The writers in the early church called church fathers and church mothers wrote a good deal about the need for repentance. This was partly because they saw sin in a different way. People did not just have faults or failings according to these writers; they had sinful natures. Most theologians and religious writers do not use that kind of language today.
In fact, for the most part, we really avoid using the word sin. It sounds so negative. But we don’t repent of faults; we repent of sins. Many of us have seen the list of Gandhi’s seven social sins published in 1925. They are worth repeating.
First is politics without principles; we certainly see that today. Then there is wealth without work; the stock market might be a good example. He included pleasure without conscience and knowledge without character.

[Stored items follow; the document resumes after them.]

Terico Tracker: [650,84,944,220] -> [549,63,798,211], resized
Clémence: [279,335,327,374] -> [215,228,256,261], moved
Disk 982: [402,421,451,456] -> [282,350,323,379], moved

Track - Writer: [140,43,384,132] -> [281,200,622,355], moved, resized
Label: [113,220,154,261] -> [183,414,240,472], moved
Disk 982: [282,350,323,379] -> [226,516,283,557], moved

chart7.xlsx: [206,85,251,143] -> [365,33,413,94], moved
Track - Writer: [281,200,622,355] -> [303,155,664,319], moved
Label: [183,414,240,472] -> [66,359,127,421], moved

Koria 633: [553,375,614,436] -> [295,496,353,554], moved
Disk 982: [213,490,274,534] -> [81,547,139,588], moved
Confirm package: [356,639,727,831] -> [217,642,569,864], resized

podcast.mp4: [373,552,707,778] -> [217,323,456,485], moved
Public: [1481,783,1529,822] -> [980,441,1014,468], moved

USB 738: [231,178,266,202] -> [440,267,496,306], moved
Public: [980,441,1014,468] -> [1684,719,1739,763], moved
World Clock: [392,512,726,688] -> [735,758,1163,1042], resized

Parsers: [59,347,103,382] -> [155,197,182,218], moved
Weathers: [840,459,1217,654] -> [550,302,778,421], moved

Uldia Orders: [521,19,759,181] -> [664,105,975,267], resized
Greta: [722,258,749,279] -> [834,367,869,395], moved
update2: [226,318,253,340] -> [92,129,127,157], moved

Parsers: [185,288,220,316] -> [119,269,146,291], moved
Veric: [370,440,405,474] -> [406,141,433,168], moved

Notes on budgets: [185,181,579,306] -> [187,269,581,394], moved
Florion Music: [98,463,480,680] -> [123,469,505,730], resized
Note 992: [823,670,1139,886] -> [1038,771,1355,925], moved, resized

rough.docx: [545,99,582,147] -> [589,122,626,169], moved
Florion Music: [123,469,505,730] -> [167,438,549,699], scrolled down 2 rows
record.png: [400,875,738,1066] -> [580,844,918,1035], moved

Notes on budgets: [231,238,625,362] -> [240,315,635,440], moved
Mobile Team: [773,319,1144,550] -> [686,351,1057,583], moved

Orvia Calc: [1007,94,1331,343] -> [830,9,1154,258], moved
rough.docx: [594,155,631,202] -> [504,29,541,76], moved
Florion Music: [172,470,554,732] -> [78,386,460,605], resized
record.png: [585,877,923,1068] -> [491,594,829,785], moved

Commerce without morality would be all those cute little faux bunnies in the stores made with slave labor in China, and we have witnessed the results of science without humanity. The last one, worship without sacrifice seems more individual than social, but worship is more than what we do on Sunday mornings.
Worship, true worship, includes repentance for the other six sins that encompass our lives every day. It’s more than just prostrating ourselves in sackcloth and ashes. It is a commitment to change our ways and to work for a new kind of society where people can really live in peace without fear.
Let us pray: We come to you this morning, loving Creator, realizing that often we have wronged you and your creation. We pray for not just guidance but commitment and resolve to show more than remorse and continue your work of creation in the world. In the name of him who shows us the way, even Christ Jesus our Lord, Amen.